I am disappointed. Not in Shelby but in people. Tonight when I took Shelby out she reacted the same fearful way as I met her 2 weeks ago. As soon as she stepped outside of the door, she layed down and refused to move. I couldn’t even coax her across the street. Rather than getting frustrated I returned her to her crate. And when I looked on the white board, I noticed on the check off list that someone else walked her. At that time I understood why she slipped back in her default fear behavior.

Wow, isn’t it amazing how quickly an animal can progress but at the same time regress when the training is not persistent? I watch the volunteers interact and talk with those dogs and I am saddened to see how little knowledge they have about dogs and dog behavior. Here they come and spend hours a week walking the dogs; why don’t they maximize their time and treat the dogs like dogs (meaning fulfilling their dog needs) – in that way they truly could make a difference in those dogs’ lives.

Nowadays, almost every other dog has the line “dog aggressive” on their name tag. Those dogs, Cricket, Macguire, Sampson, Dudley aren’t dog aggressive. They are frustrated animals who don’t get their basic needs for physical activity and mental stimulation fulfilled.

Instead they should write on the name tag, “We made them dog aggressive.” That would indicate to me that people are taking responsibilities for their actions and inactions. After all those dogs weren’t dog aggressive before they came to the shelter. That makes me so angry and almost people aggressive!!!

A Walk around the Neighborhood

Special, special, special news!!! Shelby and I are walking around the neighborhood!!! Yesterday Shelby and I walked the first time around the neighborhood. This little round usually takes me 15 minutes when I walk it with other dogs from the shelter but with Shelby it took me a little bit more than an hour.

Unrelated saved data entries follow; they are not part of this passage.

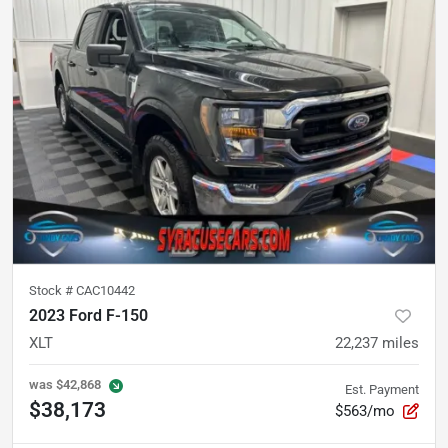
Stock #
CAC10442
2023 Ford F-150
XLT
22,237
miles
was
$42,868
Est. Payment
$38,173
$563/mo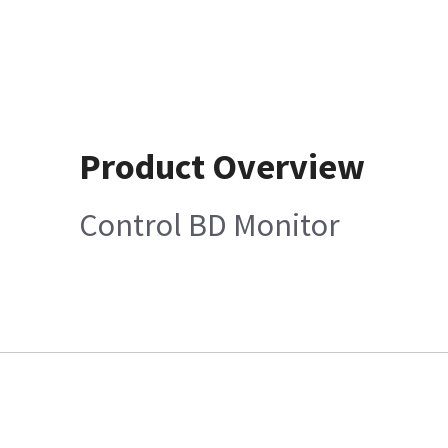
Product Overview
Control BD Monitor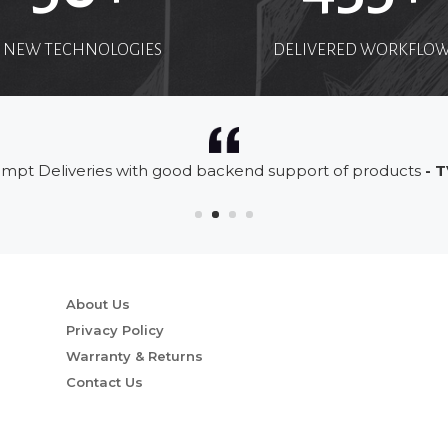
NEW TECHNOLOGIES
DELIVERED WORKFLO
mpt Deliveries with good backend support of products
- T
About Us
Privacy Policy
Warranty & Returns
Contact Us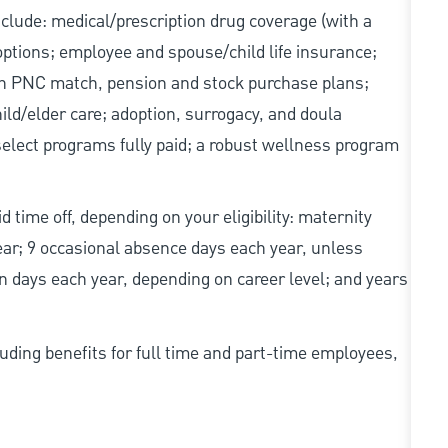
include: medical/prescription drug coverage (with a
options; employee and spouse/child life insurance;
with PNC match, pension and stock purchase plans;
d/elder care; adoption, surrogacy, and doula
elect programs fully paid; a robust wellness program
d time off, depending on your eligibility: maternity
year; 9 occasional absence days each year, unless
n days each year, depending on career level; and years
uding benefits for full time and part-time employees,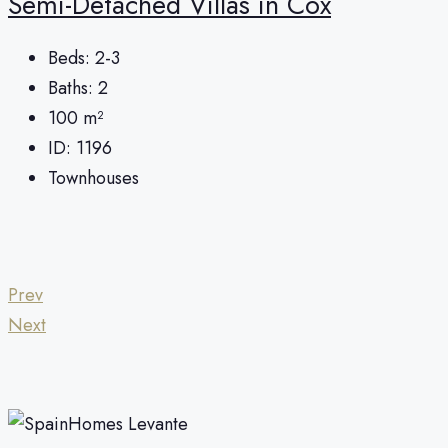
Semi-Detached Villas in Cox
Beds:
2-3
Baths:
2
100
m²
ID:
1196
Townhouses
Prev
Next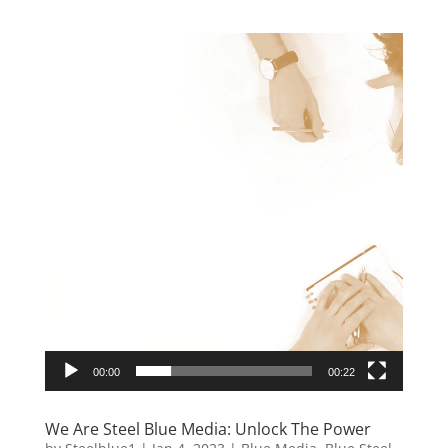
Video
Player
00:00
00:22
We Are Steel Blue Media: Unlock The Power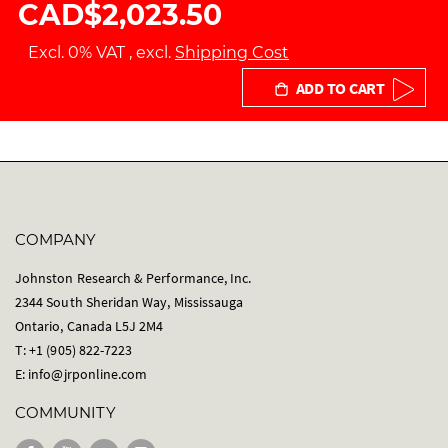
CAD$2,023.50
Excl. 0% VAT
,
excl.
Shipping Cost
ADD TO CART
COMPANY
Johnston Research & Performance, Inc.
2344 South Sheridan Way, Mississauga
Ontario, Canada L5J 2M4
T: +1 (905) 822-7223
E:
info@jrponline.com
COMMUNITY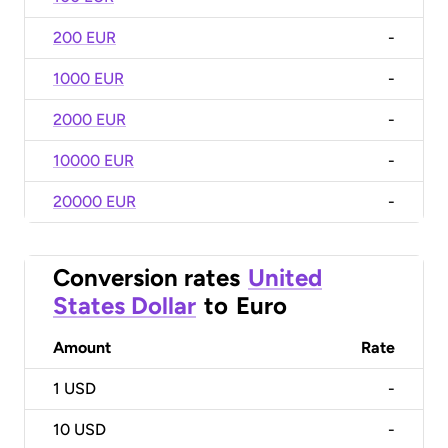
200 EUR
-
1000 EUR
-
2000 EUR
-
10000 EUR
-
20000 EUR
-
Conversion rates
United
States Dollar
to
Euro
Amount
Rate
1
USD
-
10
USD
-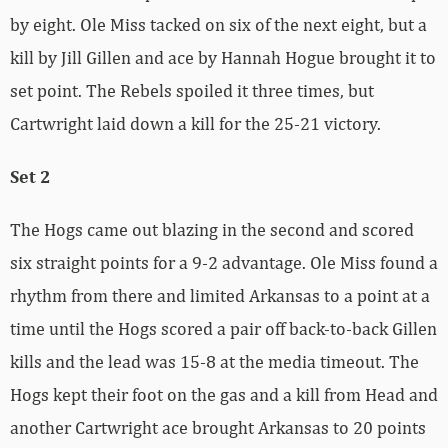
by eight. Ole Miss tacked on six of the next eight, but a
kill by Jill Gillen and ace by Hannah Hogue brought it to
set point. The Rebels spoiled it three times, but
Cartwright laid down a kill for the 25-21 victory.
Set 2
The Hogs came out blazing in the second and scored
six straight points for a 9-2 advantage. Ole Miss found a
rhythm from there and limited Arkansas to a point at a
time until the Hogs scored a pair off back-to-back Gillen
kills and the lead was 15-8 at the media timeout. The
Hogs kept their foot on the gas and a kill from Head and
another Cartwright ace brought Arkansas to 20 points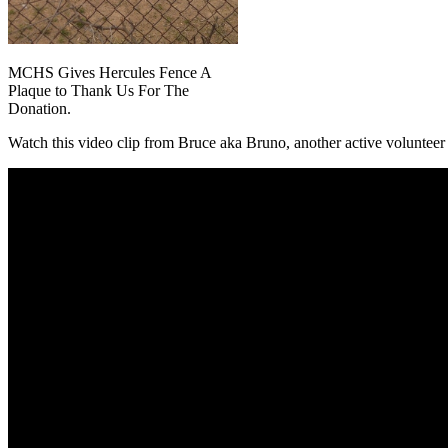
MCHS Gives Hercules Fence A
Plaque to Thank Us For The
Donation.
Watch this video clip from Bruce aka Bruno, another active voluntee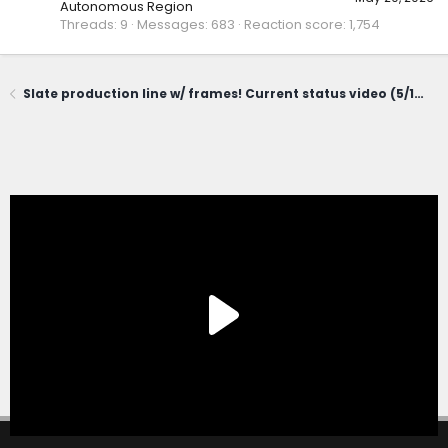
Autonomous Region
Threads
9
Messages
683
Reaction score
1,754
Slate production line w/ frames! Current status video (5/19/26)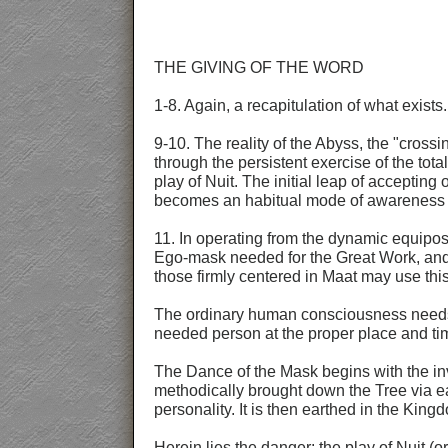
THE GIVING OF THE WORD
1-8. Again, a recapitulation of what exists.
9-10. The reality of the Abyss, the "cross
through the persistent exercise of the tot
play of Nuit. The initial leap of accepti
becomes an habitual mode of awareness at
11. In operating from the dynamic equipo
Ego-mask needed for the Great Work, and 
those firmly centered in Maat may use thi
The ordinary human consciousness needs f
needed person at the proper place and tim
The Dance of the Mask begins with the inv
methodically brought down the Tree via ea
personality. It is then earthed in the Kin
Herein lies the danger: the play of Nuit (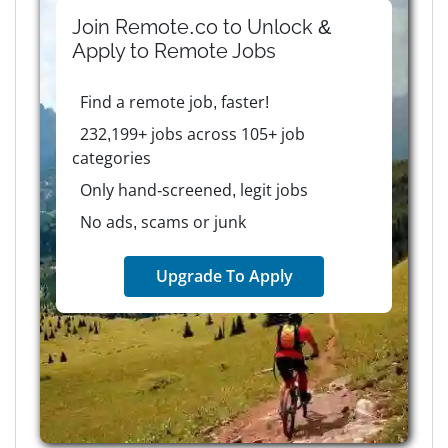
Join Remote.co to Unlock &
Apply to
Remote
Jobs
Find a remote job, faster!
232,199+ jobs across 105+ job
categories
Only hand-screened, legit jobs
No ads, scams or junk
Upgrade To Apply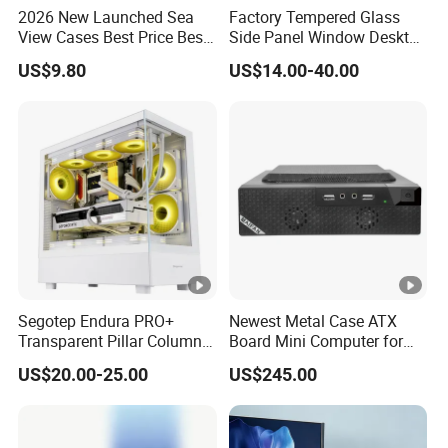
2026 New Launched Sea
Factory Tempered Glass
View Cases Best Price Best
Side Panel Window Desktop
Design
ATX Gaming Computer
US$9.80
US$14.00-40.00
Case with RGB Fans
Segotep Endura PRO+
Newest Metal Case ATX
Transparent Pillar Column
Board Mini Computer for
Less Tg Glass Case
Video Edit and Design
US$20.00-25.00
US$245.00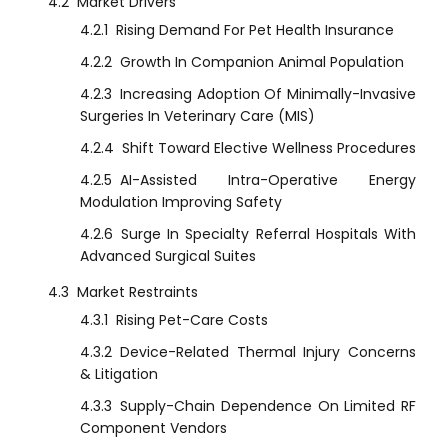
4.2
Market Drivers
4.2.1
Rising Demand For Pet Health Insurance
4.2.2
Growth In Companion Animal Population
4.2.3
Increasing Adoption Of Minimally-Invasive
Surgeries In Veterinary Care (MIS)
4.2.4
Shift Toward Elective Wellness Procedures
4.2.5
AI-Assisted Intra-Operative Energy
Modulation Improving Safety
4.2.6
Surge In Specialty Referral Hospitals With
Advanced Surgical Suites
4.3
Market Restraints
4.3.1
Rising Pet-Care Costs
4.3.2
Device-Related Thermal Injury Concerns
& Litigation
4.3.3
Supply-Chain Dependence On Limited RF
Component Vendors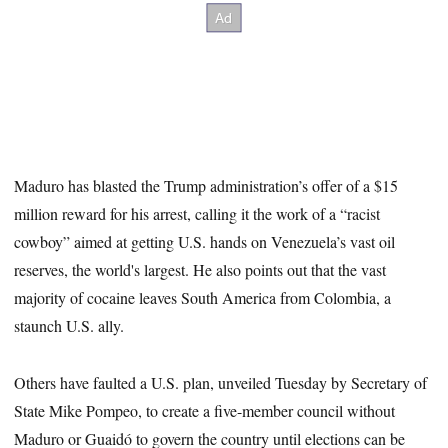
Maduro has blasted the Trump administration’s offer of a $15
million reward for his arrest, calling it the work of a “racist
cowboy” aimed at getting U.S. hands on Venezuela’s vast oil
reserves, the world's largest. He also points out that the vast
majority of cocaine leaves South America from Colombia, a
staunch U.S. ally.
Others have faulted a U.S. plan, unveiled Tuesday by Secretary of
State Mike Pompeo, to create a five-member council without
Maduro or Guaidó to govern the country until elections can be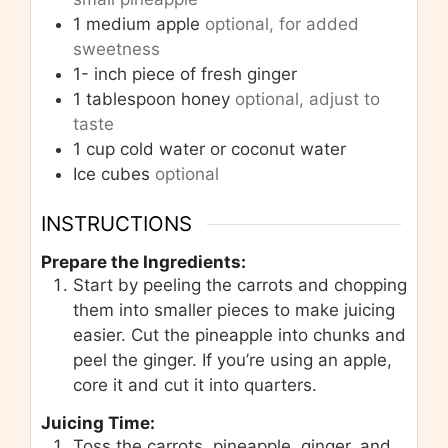
1
medium apple
optional, for added
sweetness
1-
inch
piece of fresh ginger
1
tablespoon
honey
optional, adjust to
taste
1
cup
cold water or coconut water
Ice cubes
optional
INSTRUCTIONS
Prepare the Ingredients:
Start by peeling the carrots and chopping
them into smaller pieces to make juicing
easier. Cut the pineapple into chunks and
peel the ginger. If you’re using an apple,
core it and cut it into quarters.
Juicing Time:
Toss the carrots, pineapple, ginger, and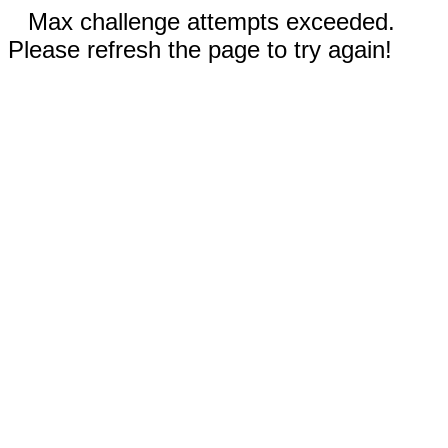
Max challenge attempts exceeded.
Please refresh the page to try again!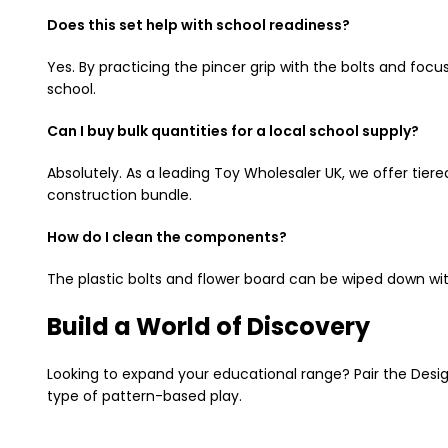
Does this set help with school readiness?
Yes. By practicing the pincer grip with the bolts and focu
school.
Can I buy bulk quantities for a local school supply?
Absolutely. As a leading Toy Wholesaler UK, we offer tiered
construction bundle.
How do I clean the components?
The plastic bolts and flower board can be wiped down wit
Build a World of Discovery
Looking to expand your educational range? Pair the Design
type of pattern-based play.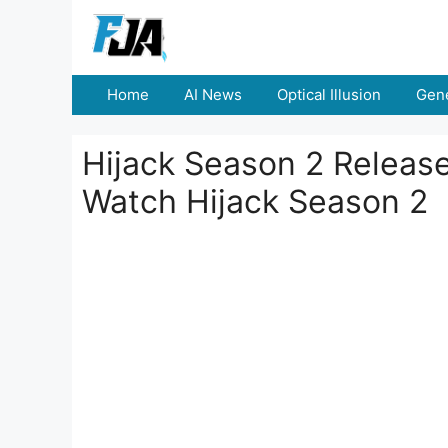
Skip
to
content
Home
AI News
Optical Illusion
Gene
Hijack Season 2 Releas
Watch Hijack Season 2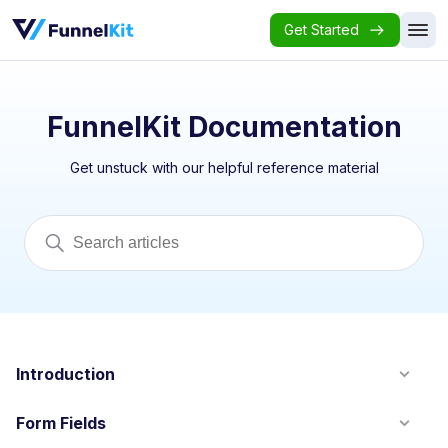
Get Started
FunnelKit Documentation
Get unstuck with our helpful reference material
Introduction
Form Fields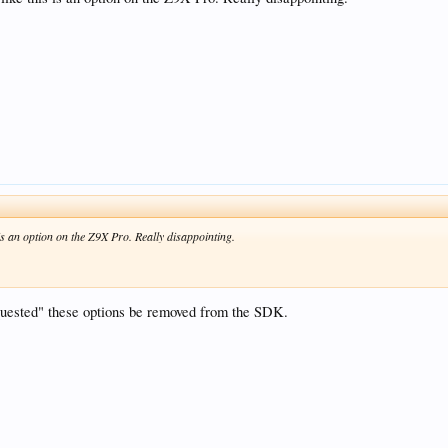
 is an option on the Z9X Pro. Really disappointing.
equested" these options be removed from the SDK.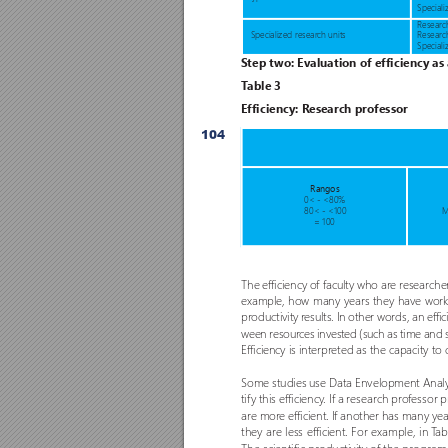
Speciali
Research
 Specialized resear
ch units
Researc
Speciali
S
tep two: Ev
aluation of efficiency as
T
able 3 
Efficiency: R
esearch professor
104
Rangos
0< - <80% 
80< - <100 
M
= 100
The efficiency o
f faculty who ar
e r
esearche
example, how many years they have worke
productivity r
esults. In other words, an effi
ween resour
ces invested (such as time and s
Efficiency is interpreted as the capacity to
Some studies use Data Envelopment Analys
tif
y this efficiency
. If a resear
ch pro
fessor 
are mor
e efficient. If another has many ye
they are less efficient. For example, in T
ab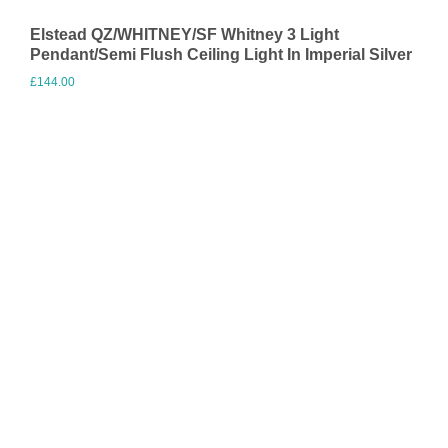
Elstead QZ/WHITNEY/SF Whitney 3 Light
Pendant/Semi Flush Ceiling Light In Imperial Silver
£
144.00
Visit Merchant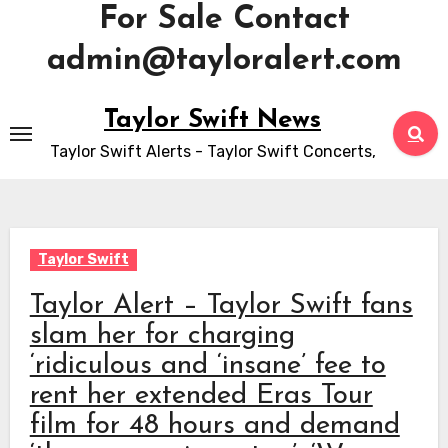
For Sale Contact
admin@tayloralert.com
Skip
Taylor Swift News
to
Taylor Swift Alerts - Taylor Swift Concerts,
content
Taylor Swift
Taylor Alert – Taylor Swift fans
slam her for charging
‘ridiculous and ‘insane’ fee to
rent her extended Eras Tour
film for 48 hours and demand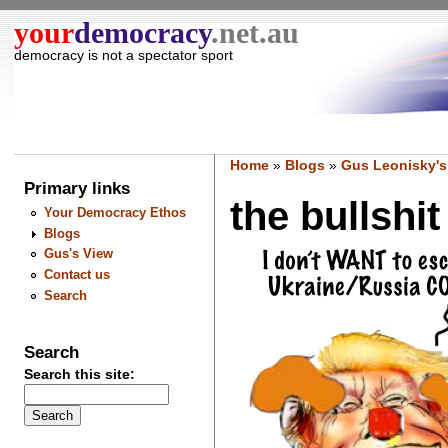
your
democracy
.net.au
democracy is not a spectator sport
Home
»
Blogs
»
Gus Leonisky's
Primary links
the bullshit
Your Democracy Ethos
Blogs
Gus's View
Contact us
Search
Search
Search this site: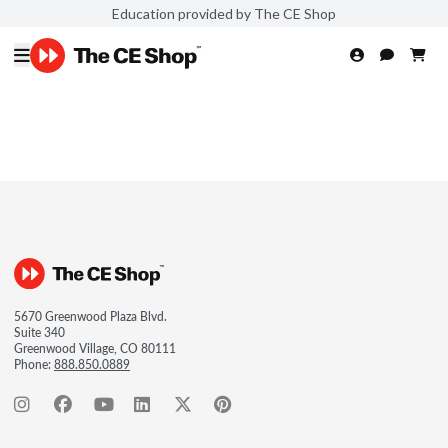
Education provided by The CE Shop
5670 Greenwood Plaza Blvd.
Suite 340
Greenwood Village, CO 80111
Phone:
888.850.0889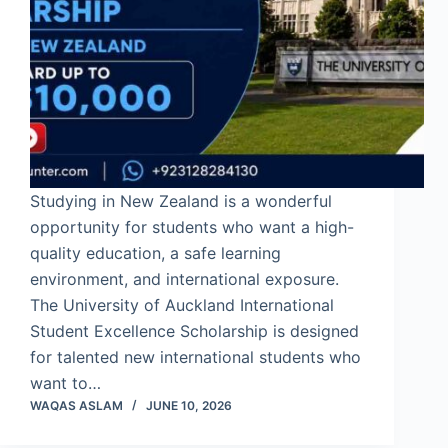
Studying in New Zealand is a wonderful
opportunity for students who want a high-
quality education, a safe learning
environment, and international exposure.
The University of Auckland International
Student Excellence Scholarship is designed
for talented new international students who
want to…
WAQAS ASLAM
JUNE 10, 2026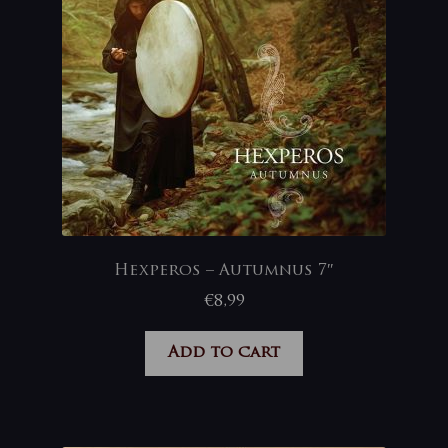
Hexperos – Autumnus 7″
€
8,99
Add to cart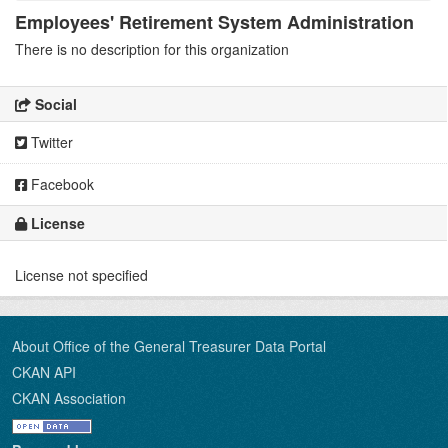
Employees' Retirement System Administration
There is no description for this organization
Social
Twitter
Facebook
License
License not specified
About Office of the General Treasurer Data Portal
CKAN API
CKAN Association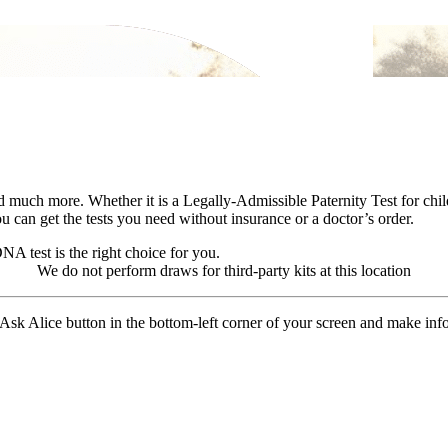
more. Whether it is a Legally-Admissible Paternity Test for child su
 can get the tests you need without insurance or a doctor’s order.
A test is the right choice for you.
We do not perform draws for third-party kits at this location
 Ask Alice button in the bottom-left corner of your screen and make in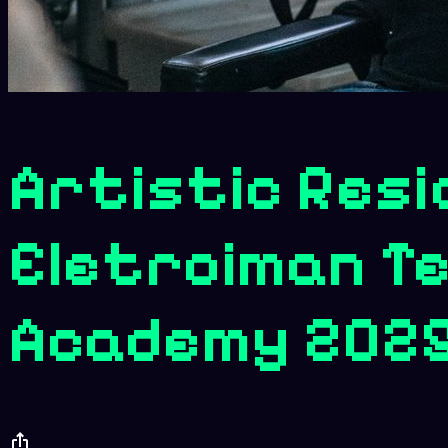
Artistic Resi
Eletroiman Te
Academy 202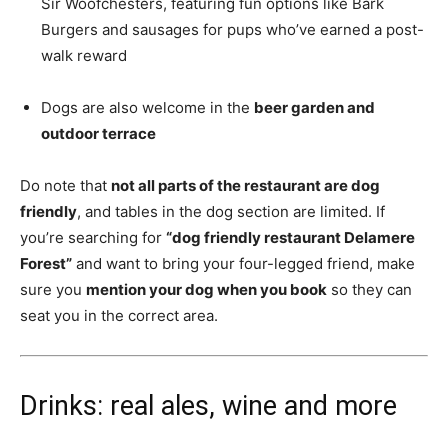
Sir Woofchesters, featuring fun options like Bark
Burgers and sausages for pups who’ve earned a post-
walk reward
Dogs are also welcome in the
beer garden and
outdoor terrace
Do note that
not all parts of the restaurant are dog
friendly
, and tables in the dog section are limited. If
you’re searching for
“dog friendly restaurant Delamere
Forest”
and want to bring your four-legged friend, make
sure you
mention your dog when you book
so they can
seat you in the correct area.
Drinks: real ales, wine and more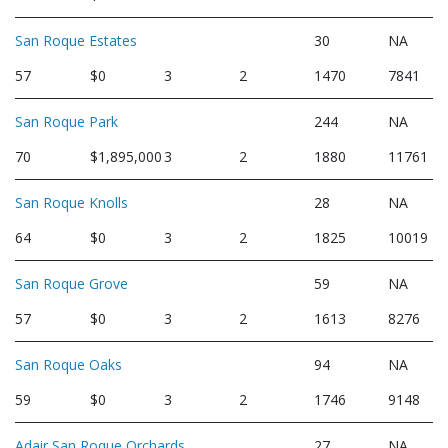
San Roque Estates
30
NA
57
$0
3
2
1470
7841
San Roque Park
244
NA
70
$1,895,000
3
2
1880
11761
San Roque Knolls
28
NA
64
$0
3
2
1825
10019
San Roque Grove
59
NA
57
$0
3
2
1613
8276
San Roque Oaks
94
NA
59
$0
3
2
1746
9148
Adair San Roque Orchards
27
NA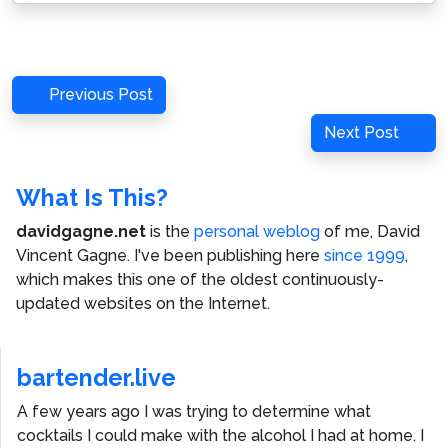
Post
Previous
Previous Post
navigation
Post
Next
Next Post
Post
What Is This?
davidgagne.net
is the
personal weblog
of me,
David
Vincent Gagne
. I've been publishing here
since 1999
,
which makes this one of the oldest continuously-
updated websites on the Internet.
bartender.live
A few years ago I was trying to determine what
cocktails I could make with the alcohol I had at home. I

She started out very fearfully and – as usual – I had to give her a couple of tugs in order to move her forward.When she breaks on me, I usually give her a second to evaluate the environment so that she can decide for herself that she is in a safe place. If she doesn’t move forward, I visualize my action with her, I take a deep breath, I walk up to her calmly, I take her by the short leash, I kindly lift her up and give her a tug. I always remind myself that forward action will move her brain forward and I visualize the process. Sometimes I have to pull her 2 or 3 feet but eventually she realizes that she doesn’t have a choice but to move forward. Once she smells something interesting, she forgets her fear completely.

There were several times where Shelby just stood there and evaluated the environment. No hiding, no laying down, just plain curiosity. Once I bait her with a treat, she feels compelled to move forward and pick it up. I am so glad this dog has such a strong food drive. If she didn’t it would be harder to get her going.

The funny thing is she never pees or poops outside. I have never seen her do that. I wonder if she was a kennel dog that only lived in a crate and therefore never learned to eliminate outside.

Since Shelby is making small progress, I decided to come to the shelter in the morning and evening. Yesterday as well as today I was here at 6.45 am and we usually do a quick walk to the grassy area across the street.

The street is her biggest obstacle anyway, she is terrified of cars which will be another project another time. For now all I want her to learn is to be a dog again that gets on walks and enjoys life outside.